French politician (born 1990)

Alexandre Portier (born 21 April 1990) is a French politician from The Republicans.

In the 2014 French municipal elections, he was elected municipal councillor in Villefranche-sur-Saône.

Since 2017, Alexandre Portier has been vice-president of the Communauté d'agglomération Villefranche Beaujolais Saône and deputy mayor of Villefranche-sur-Saône.

In the 2022 French legislative election, he was elected Republican Member of Parliament for Rhône's 9th constituency. Within the National Assembly, he is a member of the cultural affairs and education committee.

== Biography ==

=== Early life and education ===
He was enrolled at the private Notre-Dame-de-Mongré High School in Villefranche-sur-Saône.

Portier became a student of the Institut Catholique de Paris, here he obtained a degree in philosophy in 2011. Then in 2013, as a student at the École normale supérieure. He holds a master 's degree in contemporary philosophy.

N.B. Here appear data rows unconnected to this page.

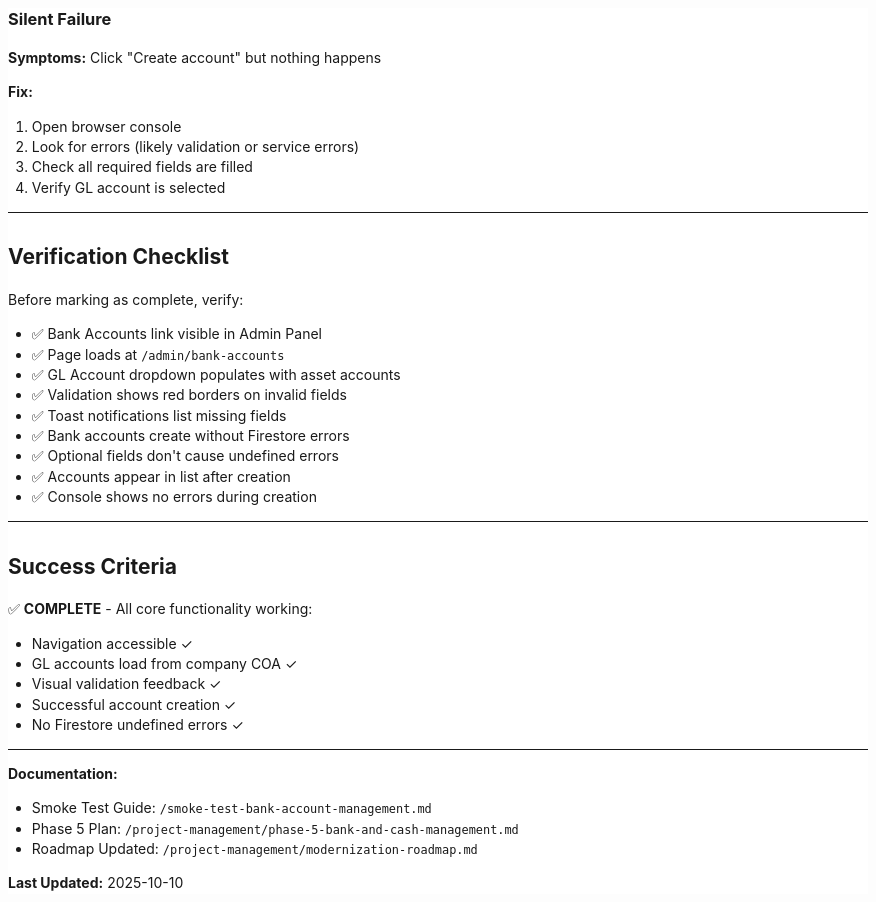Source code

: ### Silent Failure
**Symptoms:** Click "Create account" but nothing happens

**Fix:**
1. Open browser console
2. Look for errors (likely validation or service errors)
3. Check all required fields are filled
4. Verify GL account is selected

---

## Verification Checklist

Before marking as complete, verify:

- ✅ Bank Accounts link visible in Admin Panel
- ✅ Page loads at `/admin/bank-accounts`
- ✅ GL Account dropdown populates with asset accounts
- ✅ Validation shows red borders on invalid fields
- ✅ Toast notifications list missing fields
- ✅ Bank accounts create without Firestore errors
- ✅ Optional fields don't cause undefined errors
- ✅ Accounts appear in list after creation
- ✅ Console shows no errors during creation

---

## Success Criteria

✅ **COMPLETE** - All core functionality working:
- Navigation accessible ✓
- GL accounts load from company COA ✓
- Visual validation feedback ✓
- Successful account creation ✓
- No Firestore undefined errors ✓

---

**Documentation:**
- Smoke Test Guide: `/smoke-test-bank-account-management.md`
- Phase 5 Plan: `/project-management/phase-5-bank-and-cash-management.md`
- Roadmap Updated: `/project-management/modernization-roadmap.md`

**Last Updated:** 2025-10-10
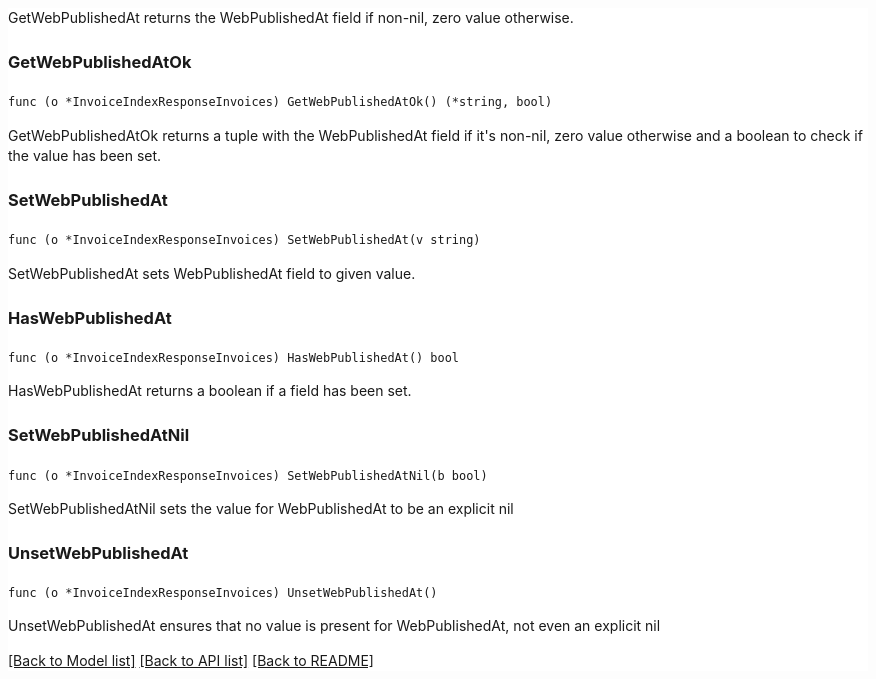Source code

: GetWebPublishedAt returns the WebPublishedAt field if non-nil, zero value otherwise.

### GetWebPublishedAtOk

`func (o *InvoiceIndexResponseInvoices) GetWebPublishedAtOk() (*string, bool)`

GetWebPublishedAtOk returns a tuple with the WebPublishedAt field if it's non-nil, zero value otherwise
and a boolean to check if the value has been set.

### SetWebPublishedAt

`func (o *InvoiceIndexResponseInvoices) SetWebPublishedAt(v string)`

SetWebPublishedAt sets WebPublishedAt field to given value.

### HasWebPublishedAt

`func (o *InvoiceIndexResponseInvoices) HasWebPublishedAt() bool`

HasWebPublishedAt returns a boolean if a field has been set.

### SetWebPublishedAtNil

`func (o *InvoiceIndexResponseInvoices) SetWebPublishedAtNil(b bool)`

 SetWebPublishedAtNil sets the value for WebPublishedAt to be an explicit nil

### UnsetWebPublishedAt
`func (o *InvoiceIndexResponseInvoices) UnsetWebPublishedAt()`

UnsetWebPublishedAt ensures that no value is present for WebPublishedAt, not even an explicit nil

[[Back to Model list]](../README.md#documentation-for-models) [[Back to API list]](../README.md#documentation-for-api-endpoints) [[Back to README]](../README.md)


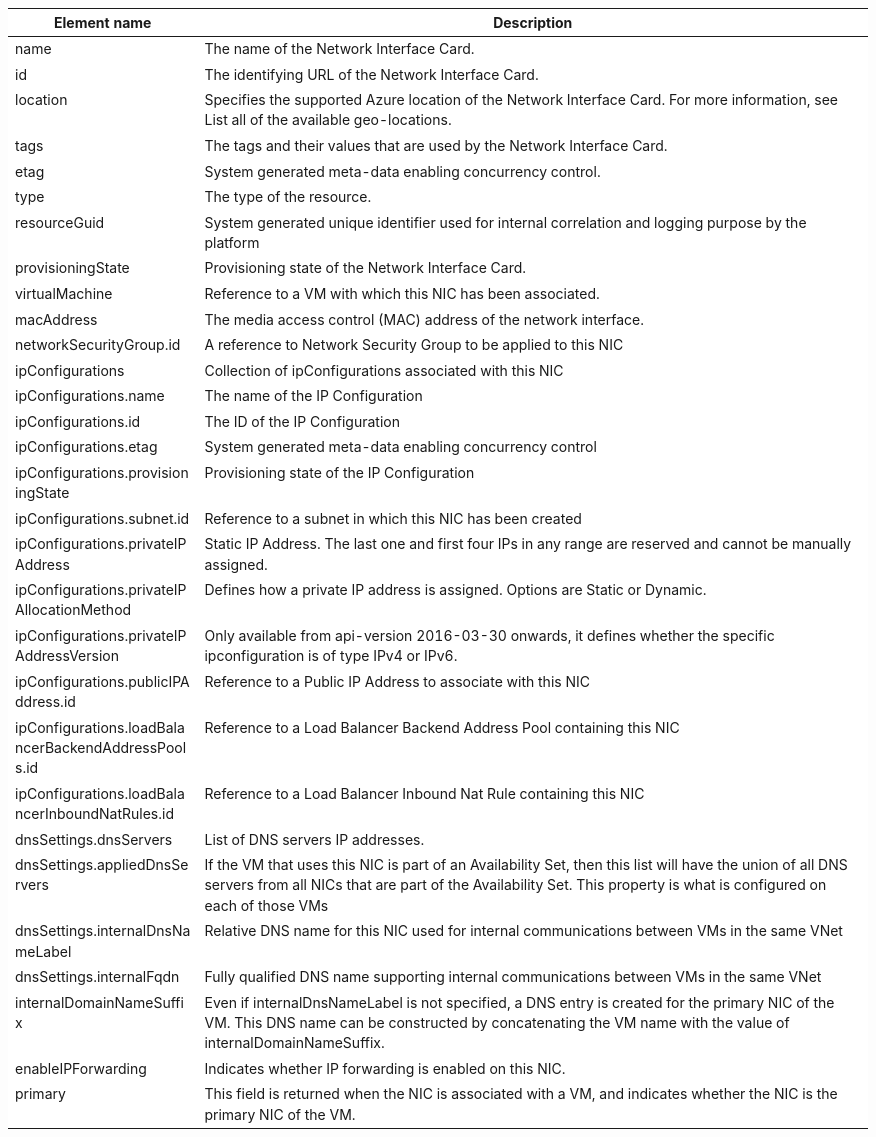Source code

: |Element name|Description|  
|------------------|-----------------|  
|name|The name of the Network Interface Card.|  
|id|The identifying URL of the Network Interface Card.|  
|location|Specifies the supported Azure location of the Network Interface Card. For more information, see List all of the available geo-locations.|  
|tags|The tags and their values that are used by the Network Interface Card.|  
|etag|System generated meta-data enabling concurrency control.|  
|type|The type of the resource.|  
|resourceGuid|System generated unique identifier used for internal correlation and logging purpose by the platform|  
|provisioningState|Provisioning state of the Network Interface Card.|  
|virtualMachine|Reference to a VM with which this NIC has been associated.|  
|macAddress|The media access control (MAC) address of the network interface.|  
|networkSecurityGroup.id|A reference to Network Security Group to be applied to this NIC|  
|ipConfigurations|Collection of ipConfigurations associated with this NIC|  
|ipConfigurations.name|The name of the IP Configuration|  
|ipConfigurations.id|The ID of the IP Configuration|  
|ipConfigurations.etag|System generated meta-data enabling concurrency control|  
|ipConfigurations.provisioningState|Provisioning state of the IP Configuration|  
|ipConfigurations.subnet.id|Reference to a subnet in which this NIC has been created|  
|ipConfigurations.privateIPAddress|Static IP Address. The last one and first four IPs in any range are reserved and cannot be manually assigned.|  
|ipConfigurations.privateIPAllocationMethod|Defines how a private IP address is assigned. Options are Static or Dynamic.|  
|ipConfigurations.privateIPAddressVersion|Only available from api-version 2016-03-30 onwards, it defines whether the specific ipconfiguration is of type IPv4 or IPv6.|  
|ipConfigurations.publicIPAddress.id|Reference to a Public IP Address to associate with this NIC|  
|ipConfigurations.loadBalancerBackendAddressPools.id|Reference to a Load Balancer Backend Address Pool containing this NIC|  
|ipConfigurations.loadBalancerInboundNatRules.id|Reference to a Load Balancer Inbound Nat Rule containing this NIC|  
|dnsSettings.dnsServers|List of DNS servers IP addresses.|  
|dnsSettings.appliedDnsServers|If the VM that uses this NIC is part of an Availability Set, then this list will have the union of all DNS servers from all NICs that are part of the Availability Set. This property is what is configured on each of those VMs|  
|dnsSettings.internalDnsNameLabel|Relative DNS name for this NIC used for internal communications between VMs in the same VNet|  
|dnsSettings.internalFqdn|Fully qualified DNS name supporting internal communications between VMs in the same VNet|  
|internalDomainNameSuffix|Even if internalDnsNameLabel is not specified, a DNS entry is created for the primary NIC of the VM. This DNS name can be constructed by concatenating the VM name with the value of internalDomainNameSuffix.|  
|enableIPForwarding|Indicates whether IP forwarding is enabled on this NIC.|  
|primary|This field is returned when the NIC is associated with a VM, and indicates whether the NIC is the primary NIC of the VM.|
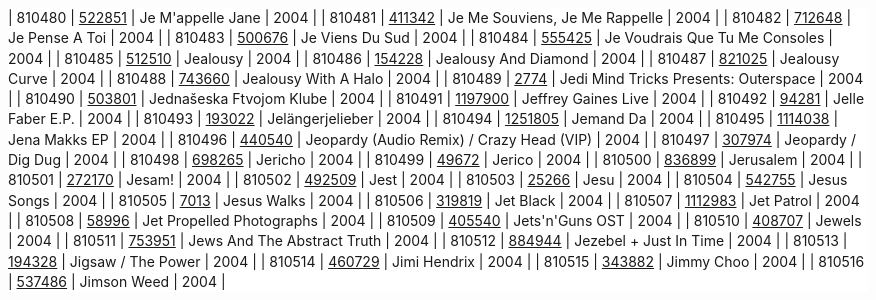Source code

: | 810480 | [522851](https://www.discogs.com/master/522851) | Je M'appelle Jane | 2004 |
| 810481 | [411342](https://www.discogs.com/master/411342) | Je Me Souviens, Je Me Rappelle | 2004 |
| 810482 | [712648](https://www.discogs.com/master/712648) | Je Pense A Toi | 2004 |
| 810483 | [500676](https://www.discogs.com/master/500676) | Je Viens Du Sud | 2004 |
| 810484 | [555425](https://www.discogs.com/master/555425) | Je Voudrais Que Tu Me Consoles | 2004 |
| 810485 | [512510](https://www.discogs.com/master/512510) | Jealousy | 2004 |
| 810486 | [154228](https://www.discogs.com/master/154228) | Jealousy And Diamond | 2004 |
| 810487 | [821025](https://www.discogs.com/master/821025) | Jealousy Curve | 2004 |
| 810488 | [743660](https://www.discogs.com/master/743660) | Jealousy With A Halo | 2004 |
| 810489 | [2774](https://www.discogs.com/master/2774) | Jedi Mind Tricks Presents: Outerspace | 2004 |
| 810490 | [503801](https://www.discogs.com/master/503801) | Jednašeska Ftvojom Klube | 2004 |
| 810491 | [1197900](https://www.discogs.com/master/1197900) | Jeffrey Gaines Live | 2004 |
| 810492 | [94281](https://www.discogs.com/master/94281) | Jelle Faber E.P. | 2004 |
| 810493 | [193022](https://www.discogs.com/master/193022) | Jelängerjelieber | 2004 |
| 810494 | [1251805](https://www.discogs.com/master/1251805) | Jemand Da | 2004 |
| 810495 | [1114038](https://www.discogs.com/master/1114038) | Jena Makks EP | 2004 |
| 810496 | [440540](https://www.discogs.com/master/440540) | Jeopardy (Audio Remix) / Crazy Head (VIP) | 2004 |
| 810497 | [307974](https://www.discogs.com/master/307974) | Jeopardy / Dig Dug | 2004 |
| 810498 | [698265](https://www.discogs.com/master/698265) | Jericho | 2004 |
| 810499 | [49672](https://www.discogs.com/master/49672) | Jerico | 2004 |
| 810500 | [836899](https://www.discogs.com/master/836899) | Jerusalem | 2004 |
| 810501 | [272170](https://www.discogs.com/master/272170) | Jesam! | 2004 |
| 810502 | [492509](https://www.discogs.com/master/492509) | Jest | 2004 |
| 810503 | [25266](https://www.discogs.com/master/25266) | Jesu | 2004 |
| 810504 | [542755](https://www.discogs.com/master/542755) | Jesus Songs | 2004 |
| 810505 | [7013](https://www.discogs.com/master/7013) | Jesus Walks | 2004 |
| 810506 | [319819](https://www.discogs.com/master/319819) | Jet Black | 2004 |
| 810507 | [1112983](https://www.discogs.com/master/1112983) | Jet Patrol | 2004 |
| 810508 | [58996](https://www.discogs.com/master/58996) | Jet Propelled Photographs | 2004 |
| 810509 | [405540](https://www.discogs.com/master/405540) | Jets'n'Guns OST | 2004 |
| 810510 | [408707](https://www.discogs.com/master/408707) | Jewels | 2004 |
| 810511 | [753951](https://www.discogs.com/master/753951) | Jews And The Abstract Truth | 2004 |
| 810512 | [884944](https://www.discogs.com/master/884944) | Jezebel + Just In Time | 2004 |
| 810513 | [194328](https://www.discogs.com/master/194328) | Jigsaw / The Power | 2004 |
| 810514 | [460729](https://www.discogs.com/master/460729) | Jimi Hendrix | 2004 |
| 810515 | [343882](https://www.discogs.com/master/343882) | Jimmy Choo | 2004 |
| 810516 | [537486](https://www.discogs.com/master/537486) | Jimson Weed | 2004 |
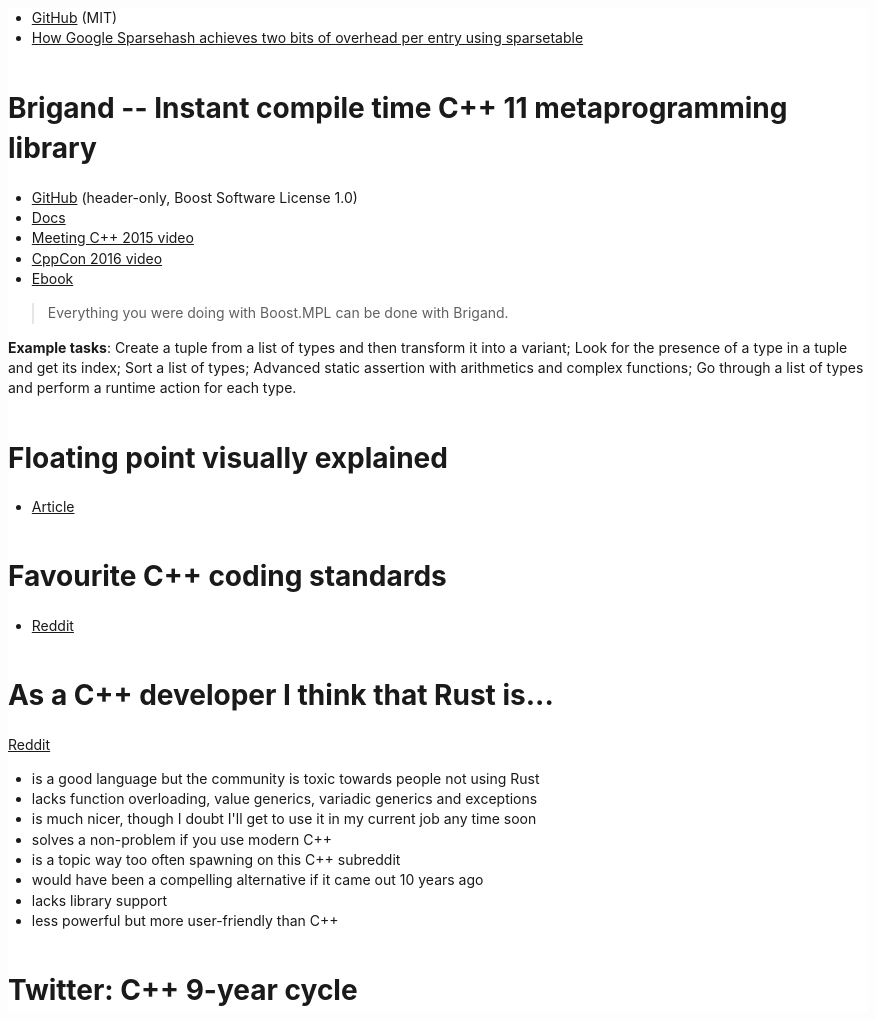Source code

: * [GitHub](https://github.com/Tessil/sparse-map) (MIT)
* [How Google Sparsehash achieves two bits of overhead per entry using sparsetable](https://smerity.com/articles/2015/google_sparsehash.html)

# Brigand -- Instant compile time C++ 11 metaprogramming library

* [GitHub](https://github.com/edouarda/brigand) (header-only, Boost Software License 1.0)
* [Docs](https://github.com/edouarda/brigand/wiki)
* [Meeting C++ 2015 video](https://www.youtube.com/watch?v=B8XSDhWx7hY)
* [CppCon 2016 video](https://www.youtube.com/watch?v=ky0JdPh_LgE)
* [Ebook](http://www.oreilly.com/programming/free/practical-c-plus-plus-metaprogramming.csp)

> Everything you were doing with Boost.MPL can be done with Brigand.

**Example tasks**: Create a tuple from a list of types and then transform it into a variant; Look for the presence of a type in a tuple and get its index; Sort a list of types; Advanced static assertion with arithmetics and complex functions; Go through a list of types and perform a runtime action for each type.

# Floating point visually explained

* [Article](http://fabiensanglard.net/floating_point_visually_explained/)

# Favourite C++ coding standards

* [Reddit](https://www.reddit.com/r/cpp/comments/80m4vx/favorite_c_coding_standards/)

# As a C++ developer I think that Rust is...

[Reddit](https://www.reddit.com/r/cpp/comments/84z9a3/as_a_c_developer_i_think_that_rust/)

* is a good language but the community is toxic towards people not using Rust
* lacks function overloading, value generics, variadic generics and exceptions
* is much nicer, though I doubt I'll get to use it in my current job any time soon
* solves a non-problem if you use modern C++
* is a topic way too often spawning on this C++ subreddit
* would have been a compelling alternative if it came out 10 years ago
* lacks library support
* less powerful but more user-friendly than C++

# Twitter: C++ 9-year cycle
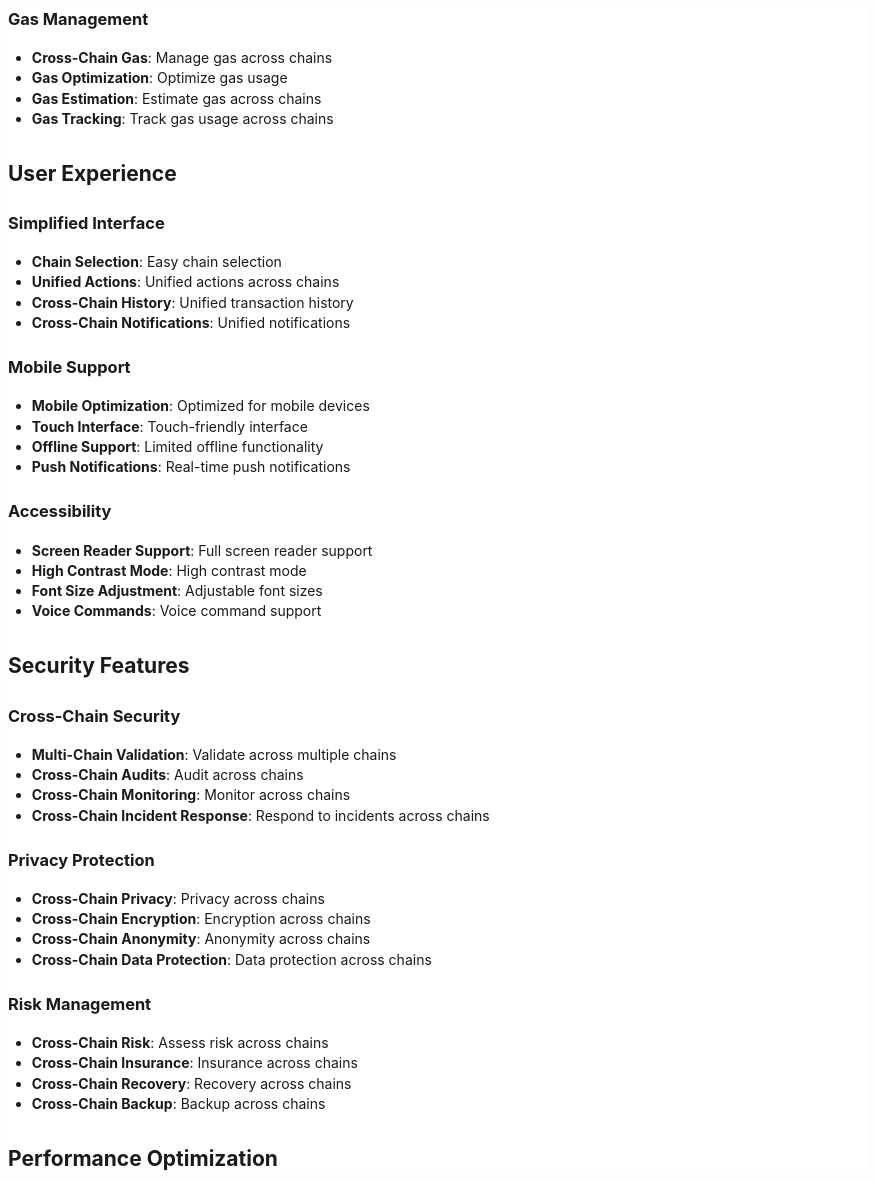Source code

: ### Gas Management
- **Cross-Chain Gas**: Manage gas across chains
- **Gas Optimization**: Optimize gas usage
- **Gas Estimation**: Estimate gas across chains
- **Gas Tracking**: Track gas usage across chains

## User Experience

### Simplified Interface
- **Chain Selection**: Easy chain selection
- **Unified Actions**: Unified actions across chains
- **Cross-Chain History**: Unified transaction history
- **Cross-Chain Notifications**: Unified notifications

### Mobile Support
- **Mobile Optimization**: Optimized for mobile devices
- **Touch Interface**: Touch-friendly interface
- **Offline Support**: Limited offline functionality
- **Push Notifications**: Real-time push notifications

### Accessibility
- **Screen Reader Support**: Full screen reader support
- **High Contrast Mode**: High contrast mode
- **Font Size Adjustment**: Adjustable font sizes
- **Voice Commands**: Voice command support

## Security Features

### Cross-Chain Security
- **Multi-Chain Validation**: Validate across multiple chains
- **Cross-Chain Audits**: Audit across chains
- **Cross-Chain Monitoring**: Monitor across chains
- **Cross-Chain Incident Response**: Respond to incidents across chains

### Privacy Protection
- **Cross-Chain Privacy**: Privacy across chains
- **Cross-Chain Encryption**: Encryption across chains
- **Cross-Chain Anonymity**: Anonymity across chains
- **Cross-Chain Data Protection**: Data protection across chains

### Risk Management
- **Cross-Chain Risk**: Assess risk across chains
- **Cross-Chain Insurance**: Insurance across chains
- **Cross-Chain Recovery**: Recovery across chains
- **Cross-Chain Backup**: Backup across chains

## Performance Optimization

In 2015, Alexandre Portier obtained a master's degree in public affairs at Sciences Po.

=== Career ===
Following his studies, he became an advisor in the office of the president of the Auvergne-Rhône-Alpes, before being appointed project manager within the department of evaluation of public and prospective policies. At the same time, Alexandre Portier was elected municipal councillor in the 2014 French municipal elections and deputy mayor of Villefranche-sur-Saône in 2017. Since 2017, Alexandre Portier has been vice-president of the Communauté d'agglomération Villefranche Beaujolais Saône.

In the 2022 French legislative election, he was the Republican for Rhône's 9th constituency. Portier was endorsed by the local MP Bernard Perrut to be his successor. In the election he was elected Member of Parliament in the second round by winning 61.51% against Ambroise Méjean the LREM candidate.

He is considered a right-wing populist and he is close to Laurent Wauquiez.